#### Text excerpt
══════════════════════════════
Professional training 
Barnett’s professional career began in 1931, when he was accepted into the National Orchestral Association under conductor Leon Barzin, with whom he studied conducting for five years.  Then,  on June 5, 1936, at the age of 18, as a protégé of and accompanied by Barzin, Barnett sailed to Europe to study in Paris, Romania, London and other European cities for a year.    Funded by a conducting scholarship from the New York Philharmonic Society (the first of its kind), he first went to Paris, where he studied with composer and conductor of the Orchestre de Paris Georges Enescu and spent July and August at Enescu’s estate in Romania.  Barnett was the only conducting pupil that Enescu ever accepted.    In August of that year, he traveled to Salzburg, Austria, where he studied with conductor Bruno Walter, Felix Weingartner and the Vienna Philharmonic at the Mozarteum Academy.  While in Austria, he visited Linz and St. Florian, “the Bruckner cities”, and attended the Bruckner Festival.  Returning to Paris via The Orient Express September 2, 1936, he spent September 1936 through March 1937 in Copenhagen and Prague studying with the Russian conductor Nikolai Malko, traveling with him through England, Denmark and Russia and studying operatic conducting in Moscow, Leningrad and Kiev.  He spent over a year studying conducting in Europe, returning to Paris in the summer of 1937 to resume his conducting studies with Georges Enescu. He returned to the United States along with his mentor Georges Enescu later in 1937, mere months after his father died in February.

Early career 
Upon his return to America in 1937, Barnett was appointed assistant conductor to Leon Barzin of the National Orchestral Association,   and was invited to conduct for the New York Federal Civic Orchestra (part of the WPA Federal Music Project) twice a week in Brooklyn and New York.

In 1939, the 21-year-old conductor was appointed regular conductor of the Stamford Symphony Orchestra in Connecticut.  He followed previous conductor Hugo Kortschak, Dean of Music at Yale University. At the time, Barnett was known as the “youngest professional symphony conductor in the United States.”  In addition to his new post, he retained his other conducting posts in Brooklyn and New York.   One of his conducting performances included an appearance at the 1939 New York World’s Fair, where he conducted the Federal Knickerbocker Orchestra of New York at the WPA Building on May 28, 1939, part of which was broadcast over WYNC.

Also, in 1939, Barnett was awarded the position of Principal Conductor of The New York City Symphony Orchestra after successfully guest conducting a semester-long Beethoven Cycle at Columbia University.  In The New York City Symphony’s Carnegie Hall series, he assisted famed conductors Sir Thomas Beecham, Fritz Reiner and Otto Klemperer, even taking over two of Dr. Klemperer’s Carnegie Hall concerts on short notice.

The World War II years (1940s) 
In 1941, Barnett was appointed conductor of the Brooklyn Symphony Orchestra, a newly-formed, all-professional organization sponsored by the Brooklyn Institute of Arts and Sciences, which debuted on November 12, 1941.

Barnett joined the United States Army as a Chief Warrant Officer from 1942-1946, enlisting at Yaphank, New York on February 27, 1942.   Before the war, he was the conductor of the New York City, Brooklyn and Stamford (CT) Symphony Orchestras.  Over the course of the war, he organized bands in many military camps in the United States and overseas.   During the war, on Easter Sunday, April 9, 1944, he married South Carolinian Ruth Allen Gilland in the Army Chapel at Fort Rucker in Alabama.
══════════════════════════════
#### Exercise data
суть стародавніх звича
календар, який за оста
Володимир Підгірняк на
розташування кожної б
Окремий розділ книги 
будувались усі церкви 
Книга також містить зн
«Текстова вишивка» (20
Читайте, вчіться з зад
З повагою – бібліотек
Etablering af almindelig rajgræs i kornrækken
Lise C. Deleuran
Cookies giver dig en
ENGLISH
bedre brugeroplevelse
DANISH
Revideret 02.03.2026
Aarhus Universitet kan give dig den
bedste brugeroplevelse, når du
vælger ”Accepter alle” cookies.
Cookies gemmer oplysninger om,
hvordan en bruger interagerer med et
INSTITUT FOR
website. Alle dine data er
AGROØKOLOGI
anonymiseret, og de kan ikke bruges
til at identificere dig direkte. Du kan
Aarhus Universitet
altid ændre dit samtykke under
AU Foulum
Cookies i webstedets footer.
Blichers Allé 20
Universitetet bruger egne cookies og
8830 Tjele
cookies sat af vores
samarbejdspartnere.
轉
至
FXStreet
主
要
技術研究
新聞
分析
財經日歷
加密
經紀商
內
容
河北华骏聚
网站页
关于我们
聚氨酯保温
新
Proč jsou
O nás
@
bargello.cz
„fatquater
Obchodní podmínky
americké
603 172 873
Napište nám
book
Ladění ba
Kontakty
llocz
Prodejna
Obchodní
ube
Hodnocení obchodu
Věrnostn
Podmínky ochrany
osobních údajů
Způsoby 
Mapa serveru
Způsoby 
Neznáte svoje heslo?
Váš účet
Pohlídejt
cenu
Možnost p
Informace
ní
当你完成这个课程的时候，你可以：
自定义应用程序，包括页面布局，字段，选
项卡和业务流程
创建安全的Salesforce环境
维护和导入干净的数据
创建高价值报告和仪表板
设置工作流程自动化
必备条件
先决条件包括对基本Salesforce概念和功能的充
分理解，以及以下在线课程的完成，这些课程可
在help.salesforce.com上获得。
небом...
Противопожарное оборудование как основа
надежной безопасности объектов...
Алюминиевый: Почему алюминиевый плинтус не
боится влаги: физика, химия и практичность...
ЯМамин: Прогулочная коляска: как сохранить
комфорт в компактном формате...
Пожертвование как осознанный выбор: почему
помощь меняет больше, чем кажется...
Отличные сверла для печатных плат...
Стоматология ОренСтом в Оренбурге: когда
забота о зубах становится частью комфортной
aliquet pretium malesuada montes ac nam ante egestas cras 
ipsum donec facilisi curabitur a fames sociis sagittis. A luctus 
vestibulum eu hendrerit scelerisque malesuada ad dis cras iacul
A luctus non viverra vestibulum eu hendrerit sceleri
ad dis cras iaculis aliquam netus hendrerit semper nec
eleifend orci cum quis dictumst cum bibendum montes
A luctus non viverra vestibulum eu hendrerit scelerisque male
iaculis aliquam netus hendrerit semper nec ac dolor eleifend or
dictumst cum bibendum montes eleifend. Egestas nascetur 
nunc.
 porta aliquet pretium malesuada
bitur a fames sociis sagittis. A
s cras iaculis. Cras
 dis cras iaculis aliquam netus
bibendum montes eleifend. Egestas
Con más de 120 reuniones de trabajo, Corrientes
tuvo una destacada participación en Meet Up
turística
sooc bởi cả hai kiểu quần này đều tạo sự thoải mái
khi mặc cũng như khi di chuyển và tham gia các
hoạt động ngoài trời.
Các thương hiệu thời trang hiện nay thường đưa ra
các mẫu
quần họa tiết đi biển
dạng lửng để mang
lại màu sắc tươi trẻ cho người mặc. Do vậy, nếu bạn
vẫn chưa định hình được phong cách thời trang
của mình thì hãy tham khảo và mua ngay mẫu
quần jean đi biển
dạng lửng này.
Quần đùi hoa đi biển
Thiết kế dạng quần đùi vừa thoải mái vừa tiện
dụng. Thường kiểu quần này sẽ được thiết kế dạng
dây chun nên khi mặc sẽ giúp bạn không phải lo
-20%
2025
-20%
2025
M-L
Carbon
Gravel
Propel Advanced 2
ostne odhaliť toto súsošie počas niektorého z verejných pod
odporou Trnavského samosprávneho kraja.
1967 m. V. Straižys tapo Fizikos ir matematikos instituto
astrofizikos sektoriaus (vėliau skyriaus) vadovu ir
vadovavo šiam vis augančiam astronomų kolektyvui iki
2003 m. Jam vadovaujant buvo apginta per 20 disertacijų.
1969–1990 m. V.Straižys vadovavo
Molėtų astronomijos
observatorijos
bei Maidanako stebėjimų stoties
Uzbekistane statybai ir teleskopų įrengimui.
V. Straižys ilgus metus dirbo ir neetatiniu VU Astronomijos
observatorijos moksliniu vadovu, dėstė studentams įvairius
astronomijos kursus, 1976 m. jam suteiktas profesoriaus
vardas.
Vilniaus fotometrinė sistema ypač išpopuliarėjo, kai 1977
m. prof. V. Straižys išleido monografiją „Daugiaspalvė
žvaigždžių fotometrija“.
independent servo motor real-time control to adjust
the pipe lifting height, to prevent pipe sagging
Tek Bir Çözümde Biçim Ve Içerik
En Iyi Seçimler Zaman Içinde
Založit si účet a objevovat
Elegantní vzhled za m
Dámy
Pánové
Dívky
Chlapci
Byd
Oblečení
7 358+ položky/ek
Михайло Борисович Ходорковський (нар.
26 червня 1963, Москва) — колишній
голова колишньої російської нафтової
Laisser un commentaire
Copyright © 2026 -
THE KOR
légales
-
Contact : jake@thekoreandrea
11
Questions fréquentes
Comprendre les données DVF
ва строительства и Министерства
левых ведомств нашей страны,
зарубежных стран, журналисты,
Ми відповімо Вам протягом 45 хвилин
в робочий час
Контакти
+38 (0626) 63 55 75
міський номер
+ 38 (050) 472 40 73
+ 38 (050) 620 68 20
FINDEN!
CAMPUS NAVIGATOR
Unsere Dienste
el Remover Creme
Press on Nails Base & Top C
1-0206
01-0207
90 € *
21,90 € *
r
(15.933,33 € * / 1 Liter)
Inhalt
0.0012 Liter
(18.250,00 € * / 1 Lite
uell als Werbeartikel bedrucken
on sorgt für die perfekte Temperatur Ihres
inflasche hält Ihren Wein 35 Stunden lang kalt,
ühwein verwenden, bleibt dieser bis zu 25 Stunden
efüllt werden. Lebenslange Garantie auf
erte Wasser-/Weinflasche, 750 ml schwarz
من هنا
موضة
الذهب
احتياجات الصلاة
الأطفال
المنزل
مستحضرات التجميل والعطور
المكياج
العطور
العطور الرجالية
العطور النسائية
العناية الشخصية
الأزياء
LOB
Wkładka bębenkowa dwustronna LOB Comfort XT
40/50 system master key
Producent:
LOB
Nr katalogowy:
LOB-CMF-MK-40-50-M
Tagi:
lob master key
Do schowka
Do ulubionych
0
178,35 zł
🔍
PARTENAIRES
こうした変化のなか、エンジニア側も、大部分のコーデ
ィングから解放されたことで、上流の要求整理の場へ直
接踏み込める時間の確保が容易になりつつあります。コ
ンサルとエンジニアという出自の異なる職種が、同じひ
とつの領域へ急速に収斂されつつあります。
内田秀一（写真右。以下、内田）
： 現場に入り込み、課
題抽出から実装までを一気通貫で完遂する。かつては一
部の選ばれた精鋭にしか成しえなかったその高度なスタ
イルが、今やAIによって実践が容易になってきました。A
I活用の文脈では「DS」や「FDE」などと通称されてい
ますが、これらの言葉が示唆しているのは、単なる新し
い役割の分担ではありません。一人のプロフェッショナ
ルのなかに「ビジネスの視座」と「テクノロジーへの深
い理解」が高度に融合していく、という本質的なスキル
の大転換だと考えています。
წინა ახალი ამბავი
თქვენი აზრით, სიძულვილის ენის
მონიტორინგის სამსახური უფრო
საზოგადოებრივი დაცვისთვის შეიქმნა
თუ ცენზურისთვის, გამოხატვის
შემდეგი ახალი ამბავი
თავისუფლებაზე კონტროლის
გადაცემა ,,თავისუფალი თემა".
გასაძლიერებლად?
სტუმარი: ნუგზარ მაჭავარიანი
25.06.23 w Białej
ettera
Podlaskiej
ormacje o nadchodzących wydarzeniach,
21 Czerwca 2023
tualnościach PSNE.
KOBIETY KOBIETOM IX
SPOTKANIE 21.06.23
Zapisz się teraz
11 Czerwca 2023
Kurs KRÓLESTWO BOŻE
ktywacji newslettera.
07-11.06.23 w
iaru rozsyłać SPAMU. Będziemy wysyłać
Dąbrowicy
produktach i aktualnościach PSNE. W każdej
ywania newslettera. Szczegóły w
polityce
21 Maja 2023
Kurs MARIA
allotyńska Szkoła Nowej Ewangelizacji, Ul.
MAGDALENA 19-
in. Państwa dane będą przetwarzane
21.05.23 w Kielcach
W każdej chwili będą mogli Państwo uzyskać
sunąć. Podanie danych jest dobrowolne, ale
══════════════════════════════
#### Prompt
Answer these from the text on Barnett's conducting career:
(a) With whom did Barnett study conducting for five years starting in 1931?
(b) Which orchestra in Connecticut appointed him its regular conductor in 1939?
(c) Where did he marry Ruth Allen Gilland?
The material above comes from a separate source.

#### Task result
(a) Leon Barzin
(b) The Stamford Symphony Orchestra
(c) In the Army Chapel at Fort Rucker in Alabama